2. EEG data processing
   NOTE: Offline EEG data analysis was performed with the EEGLAB. Only N200 at Fz was the interesting component for the present study. All electrodes were subjected to an automatic artifact correction to remove eye movements by using an internal model of artifact topographies. Continuous EEG data were then segmented into different trials according to target and nontarget stimuli, in which the epoch for each trial lasted 2500 ms, involving a pre-stimulus period of 500 ms (baseline epoch) and a post-stimulus period of 2000 ms (task epoch).
   1. Load the raw EEG data folder into the EEGLAB by using the plugins. Choose the BIOSIG plugin for the BDF file in this study.
      NOTE: Please choose a suitable plugin according to the EEG data file format.
   2. Set the channel location information for EEGLAB³⁷. Load the corresponding location file of the cap.
   3. Re-reference electrodes in the ERPLAB, which is one plugin of EEGLAB. Choose the channels placed in the mastoids as reference electrodes.
   4. Extract EEG data epochs based on the event and bin files in the ERPLAB³⁷.

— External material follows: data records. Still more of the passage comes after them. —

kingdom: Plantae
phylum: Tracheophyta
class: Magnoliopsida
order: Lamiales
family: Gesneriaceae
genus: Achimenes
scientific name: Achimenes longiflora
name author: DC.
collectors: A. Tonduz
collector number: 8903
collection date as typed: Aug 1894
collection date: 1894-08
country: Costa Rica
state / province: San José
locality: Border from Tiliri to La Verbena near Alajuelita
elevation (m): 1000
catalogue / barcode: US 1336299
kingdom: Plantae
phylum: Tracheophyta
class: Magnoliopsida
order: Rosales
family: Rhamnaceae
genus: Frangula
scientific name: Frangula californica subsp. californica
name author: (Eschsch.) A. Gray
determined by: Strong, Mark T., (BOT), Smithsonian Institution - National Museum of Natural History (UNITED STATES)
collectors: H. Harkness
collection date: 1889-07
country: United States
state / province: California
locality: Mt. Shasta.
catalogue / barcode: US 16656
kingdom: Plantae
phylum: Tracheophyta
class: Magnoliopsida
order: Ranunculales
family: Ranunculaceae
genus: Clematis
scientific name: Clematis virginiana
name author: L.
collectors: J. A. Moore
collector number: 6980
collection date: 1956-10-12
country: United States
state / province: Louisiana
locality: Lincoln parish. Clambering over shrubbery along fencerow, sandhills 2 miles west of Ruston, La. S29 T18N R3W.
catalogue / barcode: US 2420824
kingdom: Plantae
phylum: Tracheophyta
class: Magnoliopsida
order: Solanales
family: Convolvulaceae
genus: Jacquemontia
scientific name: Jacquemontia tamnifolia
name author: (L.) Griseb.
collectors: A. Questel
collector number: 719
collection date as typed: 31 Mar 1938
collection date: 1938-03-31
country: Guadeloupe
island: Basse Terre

   5. Filter the EEG data segments in the ERPLAB by using the FIR filter by filtering the low frequencies with a cutoff of 30Hz and by filtering the high frequencies with a cutoff of 0.1 Hz.
   6. Remove ocular EEG artifacts with the Independent Component Analysis in EEGLAB.
   7. Reject EEG data segments with amplitude values exceeding ± 100 µV at any channel in ERPLAB.
   8. Average the EEG data segments in ERPLAB.
      NOTE: These are the generally used data analysis method and the software for processing EEG and the fNIRS data. There are numerous processing software and methods available.
3. Correlation calculation
   1. Generate the relationship between fNIRS and EEG recordings by using Pearson correlation analysis.